In pedagogy it is essential that the teacher and students establish and maintain trust in each other at the edge of risk (Howard van Ness, personal communication). To learn is to entertain risk, since learning involves moving just past the level of competence, what is already mastered, to the nearest region of incompetence, what has not yet been mastered. As learning takes place, the leading edge of the region of incompetence is continually moving. A useful analogy is that of riding a surfboard-in learning, one must lean forward into a constantly
shifting relationship with the crest of the wave. In eacherilearner interaction, the learner places himself or herself at the edge of incompetence and is drawn slightly beyond it with the assistance of the teacher andlor other students. Vygotsky (1978:8&91) refers to this as the "zone of proximal developmentu-that region within which the learner can function with the assistance of another more competent partner. As the learner's bottom threshhold of competence rises (that level at which the learner can function unassisted) so does the top threshold (the level beyond which the student cannot function effectively even with the aid of a teacher). Thus the zone of proximal development can be thought of as constantly moving upward. However, as new learning takes place with a teacher, the student again engages risk because the student reenters the zone within which the student cannot function successfully alone. If the teacher is not trustworthy the student cannot count on effective assistance from the teacher; there is high risk of being revealed (to self and to others) as incompetent (see Shultz 1985). (p. 344)

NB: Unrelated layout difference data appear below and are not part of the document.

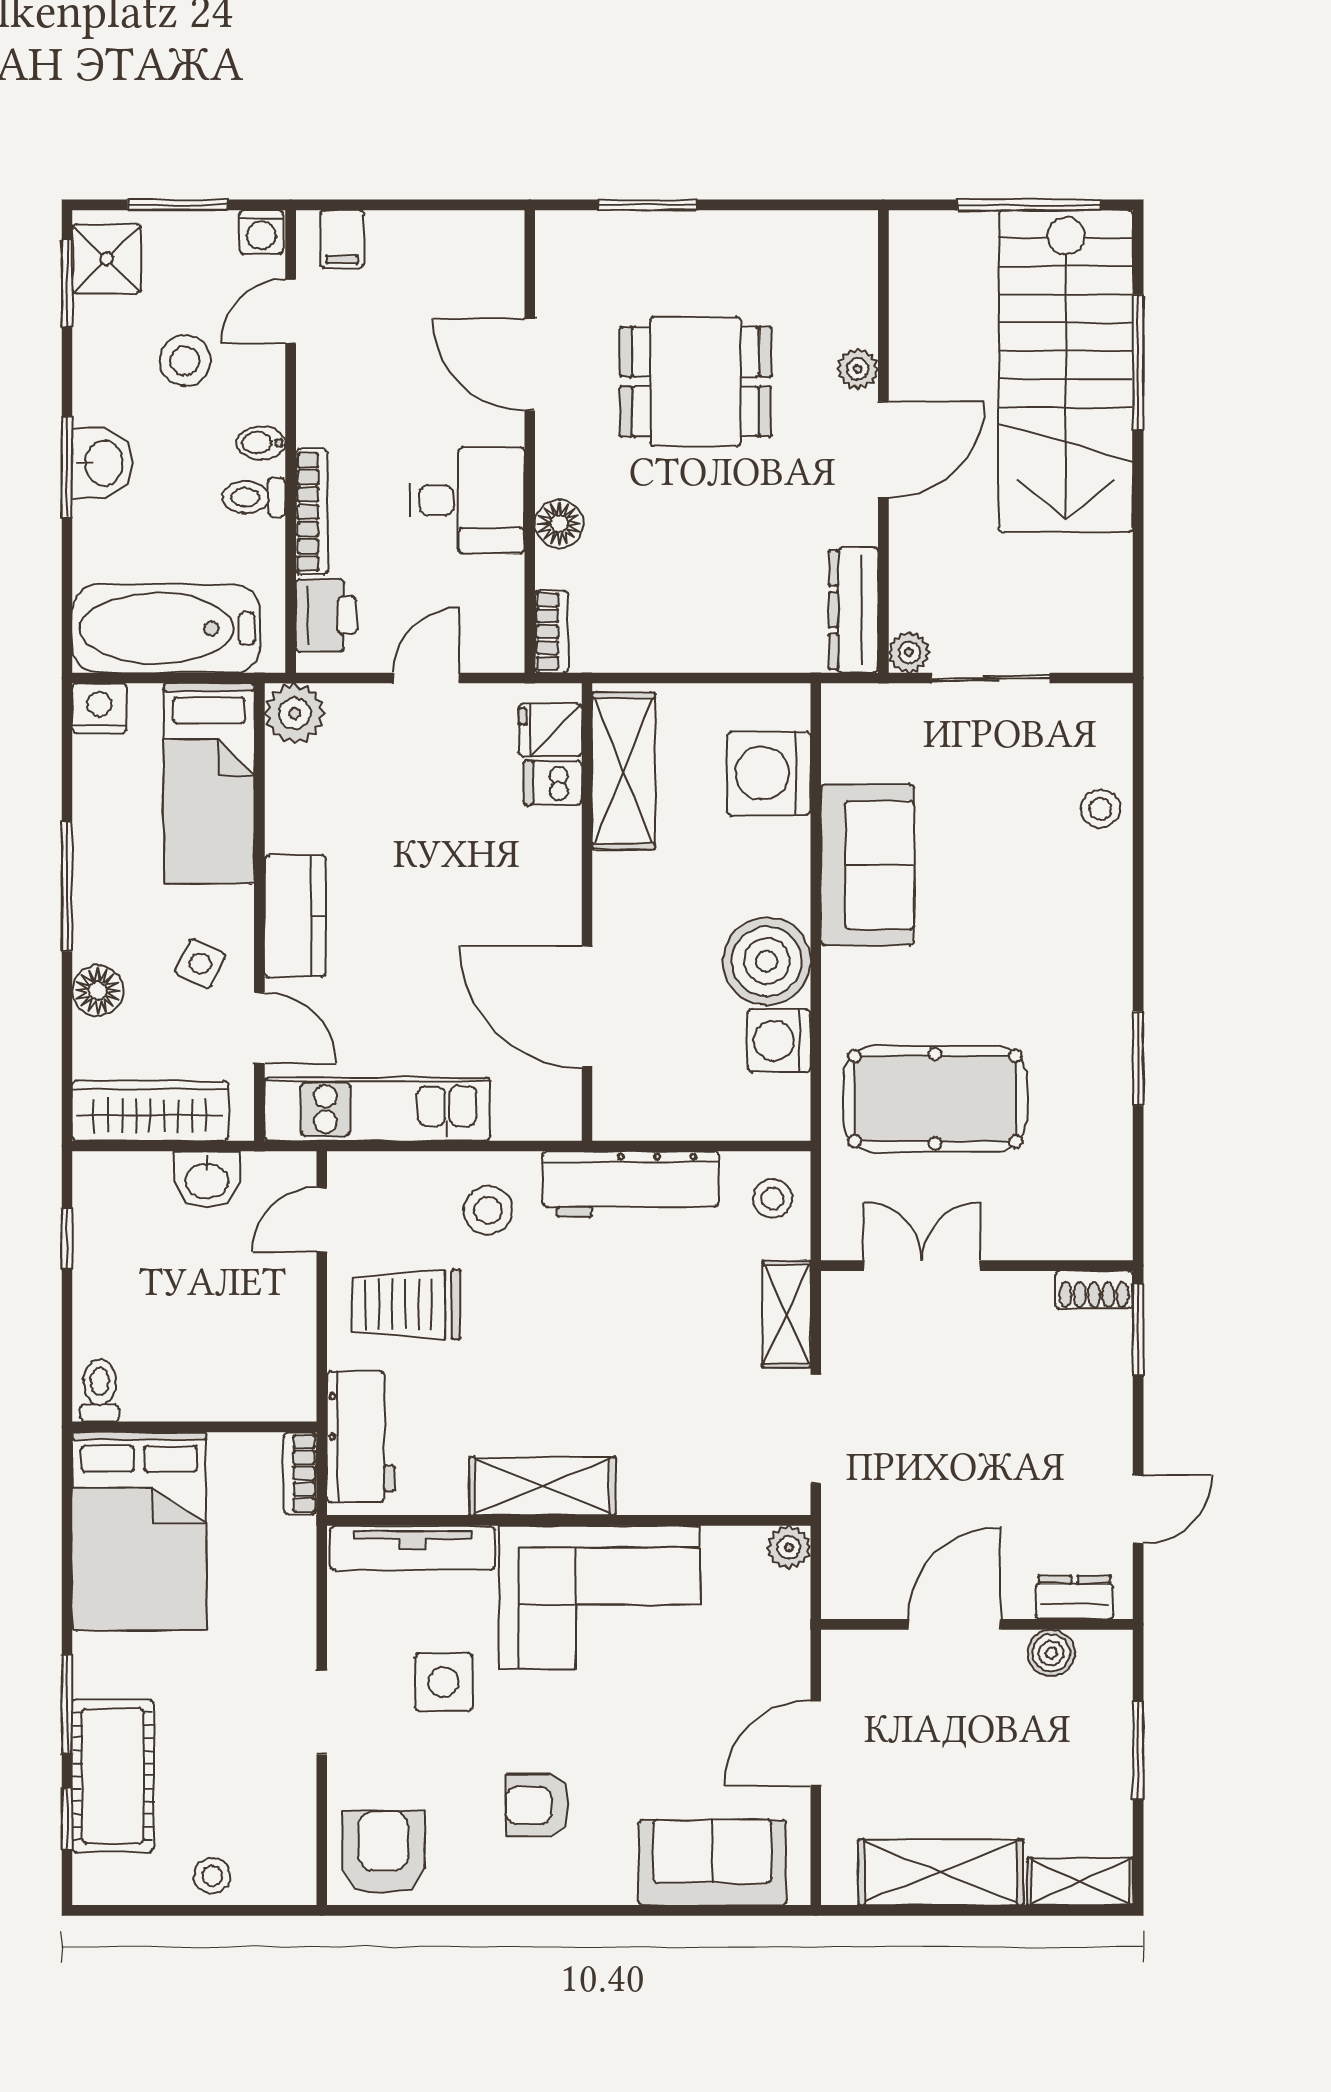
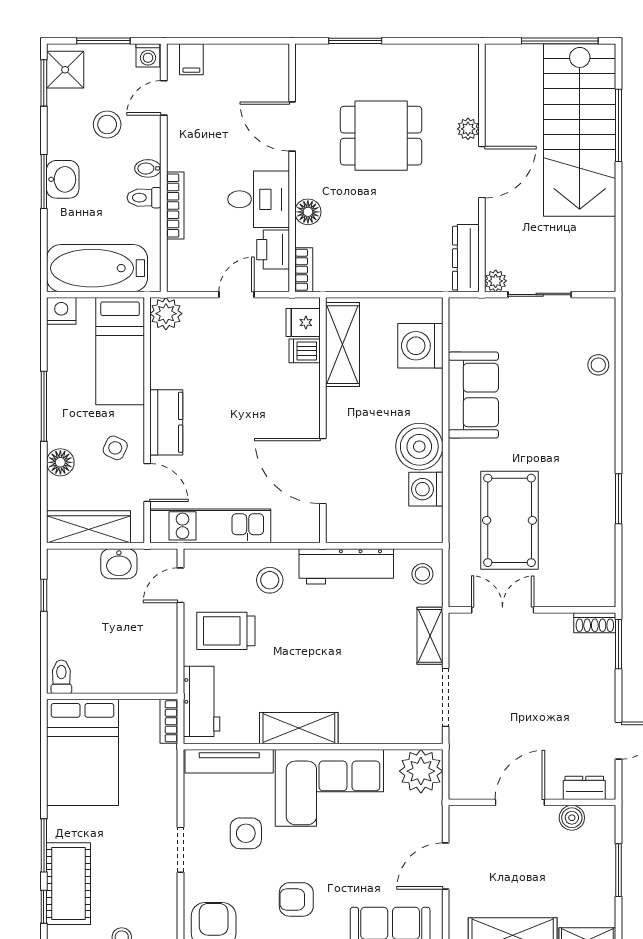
printer: (326, 615) -> (273, 250), moved, turned 180
pool table: (935, 1099) -> (510, 520), turned 90
plant: (789, 1547) -> (421, 771), width x1.87, depth x1.87

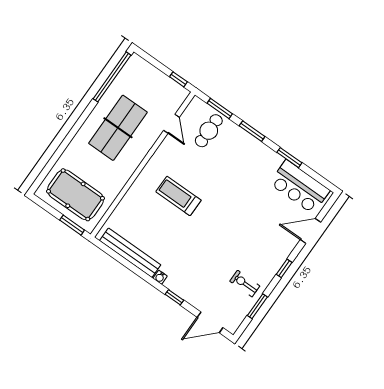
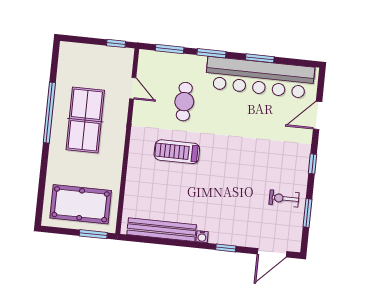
window: (112, 77) -> (49, 113), moved
cafe table: (209, 131) -> (184, 102), moved
bar counter: (300, 187) -> (260, 78), width x1.86

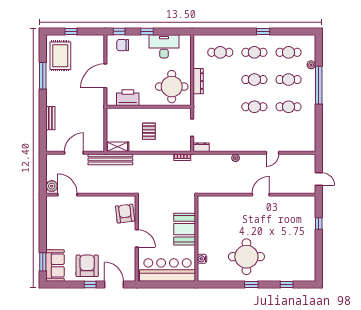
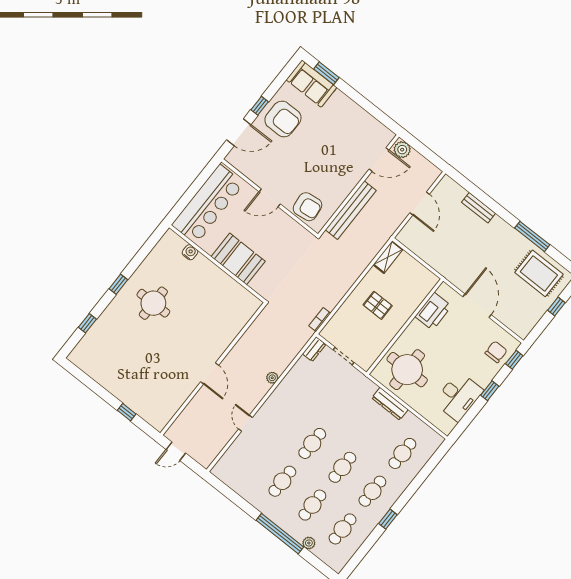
bench: (110, 159) -> (351, 210), moved
round table: (246, 257) -> (153, 303), width x0.73, depth x0.73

Posted by: Marty at October 30, 2007 10:57 PM

Cool epiphany for you. That's why you're a good teacher.

I'd love a membership to MoMA. I guess it would be more incredible if I lived in NYC. Did you see any Kandinsky pieces? Maybe they're not MoMA anymore. I saw a Kandinsky exhibit the last time I was there and almost wet myself.

Posted by: Matt at November 3, 2007 09:40 PM

Nice epiphany! That's totally how math felt to me. I could kick ass in my AP English Shakespeare class, but math gave me cold sweats.